Though deeply religious, Blake despised the hypocritical religious establishment, and his revolutionary philosophy drew on the most radical elements of the English Revolution: the Diggers and the Levellers. Blake’s highly original style imbued religious and mythological symbolism with political meaning, counterposing the squalor and injustice inflicted by the Industrial Revolution with an idealised Country of God, which he believed could only be accomplished through the revolutionary transformation of society.
Jerusalem
The ruling class was eager to dampen the impact of the French Revolution on the English intelligentsia, which they rightly saw as a breeding ground for seditious ideas.
In 1790, (the same year that Edmund Burke published his Reflections on the Revolution in France, and Blake his ‘Song of Liberty’) England’s most reactionary elements were organised into the ‘Church and King’ movement as a battering ram against radical politics.
And in 1791, when Paine published his Rights of Man (Part II), a Royal Proclamation against Seditious Writings was issued by the regime of William Pitt the Younger and George III. This was enforced through a vast network of informants and spies, tasked with rooting out all forms of political radicalism. This repression led Blake to quip that, had Jesus Christ been alive in those days, he would’ve ended up in one of Pitt’s prisons.
In this period of intense class struggle and turmoil, Blake moved to Lambeth. The formerly rural borough was at that time undergoing a rapid process of industrialisation. The hellish factories became the inspiration for the ‘dark Satanic Mills’ of one of Blake’s most famous compositions, ‘Jerusalem’. The poem rails against the monstrous conditions created by burgeoning capitalist production and yearns for its destruction. Blake vows “my sword [shall not] sleep in my hand: Till we have built Jerusalem, In England’s green & pleasant Land.”
Inspiration
In addition to his poetry, Blake was also an accomplished painter and draughtsman. The ‘illuminated books’ he produced in this period also contained explicit condemnations of colonialism and the slave trade, which put him at risk of arrest for sedition. As a result, his works were only circulated on a small scale in private circles.

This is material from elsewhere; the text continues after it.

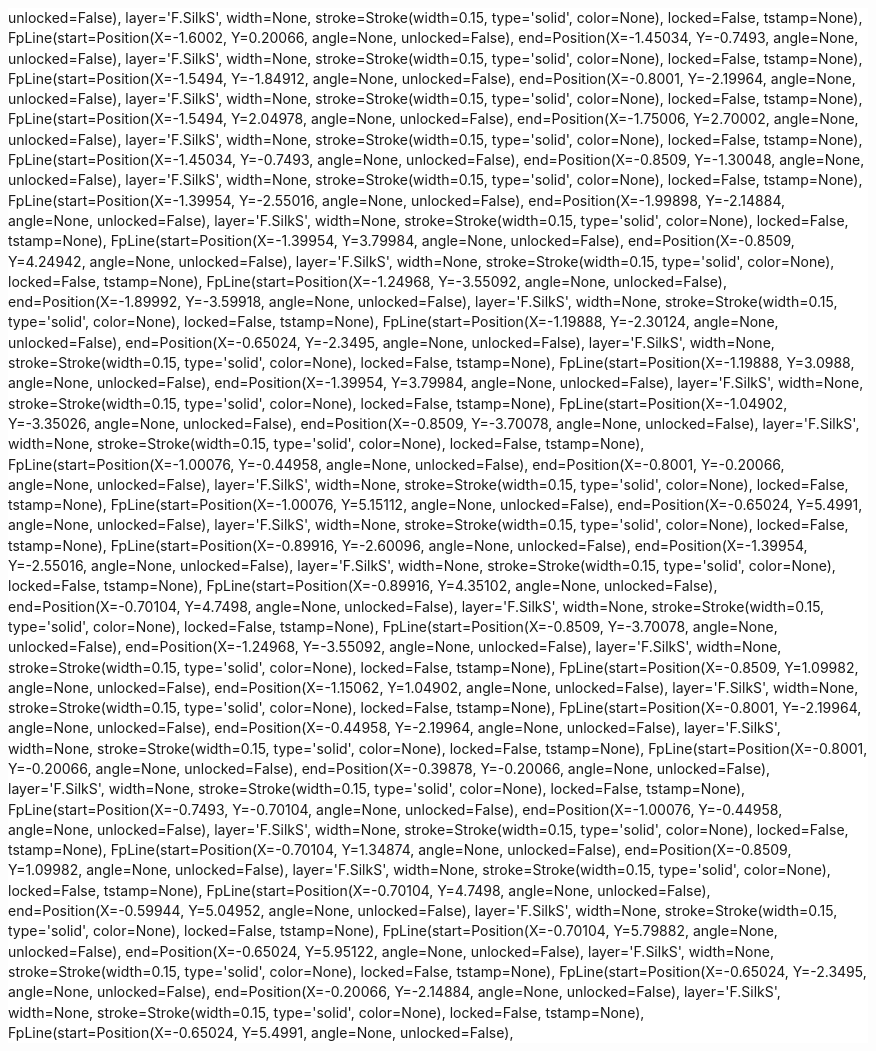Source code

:unlocked=False), layer='F.SilkS', width=None, stroke=Stroke(width=0.15, type='solid', color=None), locked=False, tstamp=None), FpLine(start=Position(X=-1.6002, Y=0.20066, angle=None, unlocked=False), end=Position(X=-1.45034, Y=-0.7493, angle=None, unlocked=False), layer='F.SilkS', width=None, stroke=Stroke(width=0.15, type='solid', color=None), locked=False, tstamp=None), FpLine(start=Position(X=-1.5494, Y=-1.84912, angle=None, unlocked=False), end=Position(X=-0.8001, Y=-2.19964, angle=None, unlocked=False), layer='F.SilkS', width=None, stroke=Stroke(width=0.15, type='solid', color=None), locked=False, tstamp=None), FpLine(start=Position(X=-1.5494, Y=2.04978, angle=None, unlocked=False), end=Position(X=-1.75006, Y=2.70002, angle=None, unlocked=False), layer='F.SilkS', width=None, stroke=Stroke(width=0.15, type='solid', color=None), locked=False, tstamp=None), FpLine(start=Position(X=-1.45034, Y=-0.7493, angle=None, unlocked=False), end=Position(X=-0.8509, Y=-1.30048, angle=None, unlocked=False), layer='F.SilkS', width=None, stroke=Stroke(width=0.15, type='solid', color=None), locked=False, tstamp=None), FpLine(start=Position(X=-1.39954, Y=-2.55016, angle=None, unlocked=False), end=Position(X=-1.99898, Y=-2.14884, angle=None, unlocked=False), layer='F.SilkS', width=None, stroke=Stroke(width=0.15, type='solid', color=None), locked=False, tstamp=None), FpLine(start=Position(X=-1.39954, Y=3.79984, angle=None, unlocked=False), end=Position(X=-0.8509, Y=4.24942, angle=None, unlocked=False), layer='F.SilkS', width=None, stroke=Stroke(width=0.15, type='solid', color=None), locked=False, tstamp=None), FpLine(start=Position(X=-1.24968, Y=-3.55092, angle=None, unlocked=False), end=Position(X=-1.89992, Y=-3.59918, angle=None, unlocked=False), layer='F.SilkS', width=None, stroke=Stroke(width=0.15, type='solid', color=None), locked=False, tstamp=None), FpLine(start=Position(X=-1.19888, Y=-2.30124, angle=None, unlocked=False), end=Position(X=-0.65024, Y=-2.3495, angle=None, unlocked=False), layer='F.SilkS', width=None, stroke=Stroke(width=0.15, type='solid', color=None), locked=False, tstamp=None), FpLine(start=Position(X=-1.19888, Y=3.0988, angle=None, unlocked=False), end=Position(X=-1.39954, Y=3.79984, angle=None, unlocked=False), layer='F.SilkS', width=None, stroke=Stroke(width=0.15, type='solid', color=None), locked=False, tstamp=None), FpLine(start=Position(X=-1.04902, Y=-3.35026, angle=None, unlocked=False), end=Position(X=-0.8509, Y=-3.70078, angle=None, unlocked=False), layer='F.SilkS', width=None, stroke=Stroke(width=0.15, type='solid', color=None), locked=False, tstamp=None), FpLine(start=Position(X=-1.00076, Y=-0.44958, angle=None, unlocked=False), end=Position(X=-0.8001, Y=-0.20066, angle=None, unlocked=False), layer='F.SilkS', width=None, stroke=Stroke(width=0.15, type='solid', color=None), locked=False, tstamp=None), FpLine(start=Position(X=-1.00076, Y=5.15112, angle=None, unlocked=False), end=Position(X=-0.65024, Y=5.4991, angle=None, unlocked=False), layer='F.SilkS', width=None, stroke=Stroke(width=0.15, type='solid', color=None), locked=False, tstamp=None), FpLine(start=Position(X=-0.89916, Y=-2.60096, angle=None, unlocked=False), end=Position(X=-1.39954, Y=-2.55016, angle=None, unlocked=False), layer='F.SilkS', width=None, stroke=Stroke(width=0.15, type='solid', color=None), locked=False, tstamp=None), FpLine(start=Position(X=-0.89916, Y=4.35102, angle=None, unlocked=False), end=Position(X=-0.70104, Y=4.7498, angle=None, unlocked=False), layer='F.SilkS', width=None, stroke=Stroke(width=0.15, type='solid', color=None), locked=False, tstamp=None), FpLine(start=Position(X=-0.8509, Y=-3.70078, angle=None, unlocked=False), end=Position(X=-1.24968, Y=-3.55092, angle=None, unlocked=False), layer='F.SilkS', width=None, stroke=Stroke(width=0.15, type='solid', color=None), locked=False, tstamp=None), FpLine(start=Position(X=-0.8509, Y=1.09982, angle=None, unlocked=False), end=Position(X=-1.15062, Y=1.04902, angle=None, unlocked=False), layer='F.SilkS', width=None, stroke=Stroke(width=0.15, type='solid', color=None), locked=False, tstamp=None), FpLine(start=Position(X=-0.8001, Y=-2.19964, angle=None, unlocked=False), end=Position(X=-0.44958, Y=-2.19964, angle=None, unlocked=False), layer='F.SilkS', width=None, stroke=Stroke(width=0.15, type='solid', color=None), locked=False, tstamp=None), FpLine(start=Position(X=-0.8001, Y=-0.20066, angle=None, unlocked=False), end=Position(X=-0.39878, Y=-0.20066, angle=None, unlocked=False), layer='F.SilkS', width=None, stroke=Stroke(width=0.15, type='solid', color=None), locked=False, tstamp=None), FpLine(start=Position(X=-0.7493, Y=-0.70104, angle=None, unlocked=False), end=Position(X=-1.00076, Y=-0.44958, angle=None, unlocked=False), layer='F.SilkS', width=None, stroke=Stroke(width=0.15, type='solid', color=None), locked=False, tstamp=None), FpLine(start=Position(X=-0.70104, Y=1.34874, angle=None, unlocked=False), end=Position(X=-0.8509, Y=1.09982, angle=None, unlocked=False), layer='F.SilkS', width=None, stroke=Stroke(width=0.15, type='solid', color=None), locked=False, tstamp=None), FpLine(start=Position(X=-0.70104, Y=4.7498, angle=None, unlocked=False), end=Position(X=-0.59944, Y=5.04952, angle=None, unlocked=False), layer='F.SilkS', width=None, stroke=Stroke(width=0.15, type='solid', color=None), locked=False, tstamp=None), FpLine(start=Position(X=-0.70104, Y=5.79882, angle=None, unlocked=False), end=Position(X=-0.65024, Y=5.95122, angle=None, unlocked=False), layer='F.SilkS', width=None, stroke=Stroke(width=0.15, type='solid', color=None), locked=False, tstamp=None), FpLine(start=Position(X=-0.65024, Y=-2.3495, angle=None, unlocked=False), end=Position(X=-0.20066, Y=-2.14884, angle=None, unlocked=False), layer='F.SilkS', width=None, stroke=Stroke(width=0.15, type='solid', color=None), locked=False, tstamp=None), FpLine(start=Position(X=-0.65024, Y=5.4991, angle=None, unlocked=False),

Blake was, of course, limited by his bourgeois outlook and could not have envisioned the revolutionary potential of the working class (then in its early infancy), nor the necessity of replacing capitalism with socialism. In later life, he grew disillusioned with revolutionary politics. However, his mark on cultural and political history is indelible, and the power of his work an inspiration to anyone striving for a better world.
‘William Blake: Rebel, Radical, Revolutionary’ Exhibition at Tate Britain (Pimlico, London) runs until 2 February 2020.